◆ **Things to do**
1. In the forum thread about the MKL dgemv runtime error, which header file does David say he is including?
2. Copy out the forum thread on the MKL dgemv error from "You can't call" to "topic to dgemv.", swapping in "build error" wherever "compile error" appears.

◆ **Extracted text**

--

I'm trying to call gemm as per:

cblas_dgemv(CblasRowMajor, CblasNoTrans, x.rows(), x.columns(), 1, &x(0,0), x.rows(), g.data(), 1, 0, dotProdxg.data(), 1);

but I'm getting a runtime error message:

MKL ERROR: Parameter 7 was incorrect on entry to cblas_dgemv

Assuming that 7 is the correct number and that this is numbering from 1 this would indicate that something is wrong with the number returned by x.rows(). Which would be a bit odd as this is also being used for parameter 3 with no complaints.

Regards

David

timintel · ‎02-04-2011

You can't call dgemm via dgemv. Your call doesn't match the prototype for dgemv. Don't you get a compile error (assuming you have the header in scope)?
I don't understand why you have (partly) switched the topic to dgemv.

dehvidc1 · ‎02-06-2011

Typo in the previous post where I should have written dgemv rather than dgemm.

I'm calling gemv:

cblas_dgemv(CblasRowMajor, CblasNoTrans, x.rows(), x.columns(), 1, &x(0,0), x.rows(), g.data(), 1, 0, dotProdxg.data(), 1);

as per:

void cblas_dgemv(const enum CBLAS_ORDER order, const enum CBLAS_TRANSPOSE TransA, const int M, const int N, const double alpha, const double *A, const int lda, const double *X, const int incX, const double beta, double *Y, const int incY);


I tried this (dgemv) as one of the other Intel engineers suggested trying dgemm. Presumably dgemm exercises some different code on the Intel side to teh vec vec dot product call for which I reported the original VTune event results. 
I don't have any matxmat dotproduct calls in the code but I do have a mat-vec call. Presumably the dgemv call also exercises different code to teh original vecxvec call.

regards

David

timintel · ‎02-06-2011

dgemv ought in principle to be appropriate for a matrix vector product, but you could use the header as well as the documentation in an effort to get your syntax straight and let the compiler begin to catch your errors.

dehvidc1 · ‎02-06-2011

???? What? I don't understand your comment, Tim. Of course I'm including the mkl_cblas.h header file.

Just to recap. I'm getting a runtime error that says one of the parameters to the MKL call is wrong. I'm not seeing any compile time errors. The parameter reported in the MKL error is used as a parameter twice in the call. The prototype type for both these parameters is MKL_INT. The MKL runtime error reporting is saying the parameter is wrong once.

The include file has the prototype as:

void cblas_dgemv(const CBLAS_ORDER order,
const CBLAS_TRANSPOSE TransA, const MKL_INT M, const MKL_INT N,
const double alpha, const double *A, const MKL_INT lda,
const double *X, const MKL_INT incX, const double beta,
double *Y, const MKL_INT incY);

I guess I could explicitly cast all the parameters I'm using but given the compiler isn't complaining I haven't.

Last week I wondered if it might be an 32/64bit int size issue as per (from the mkl types header):

#ifdef MKL_ILP64
#define MKL_INT MKL_INT64
#define MKL_LONG MKL_INT64
#else
#define MKL_INT int
#define MKL_LONG long int
#endif

but I don't have MKL_ILP64 defined. And I tried linking with lp64 and ilp64 with no difference

David

Konstantin_A_Intel · ‎02-11-2011

Hi David,

Could you please report the values of passed parameters (which were reported as incorrect by LAPACK)?

And please do not try to use ilp64 without clear need of it :)

Regards,

Konstantin

--

◆ **Information provided**
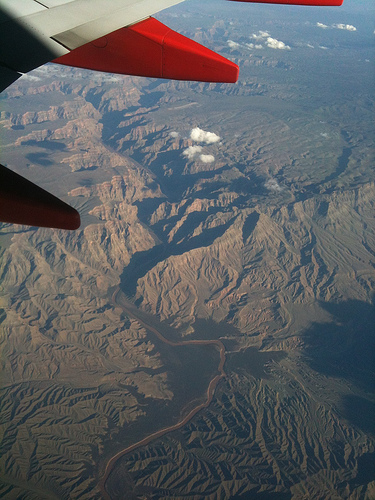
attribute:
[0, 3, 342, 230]
plane — white, orange, whtie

--

◆ **Answers by item number**
1. mkl_cblas.h

2.
You can't call dgemm via dgemv. Your call doesn't match the prototype for dgemv. Don't you get a build error (assuming you have the header in scope)?
I don't understand why you have (partly) switched the topic to dgemv.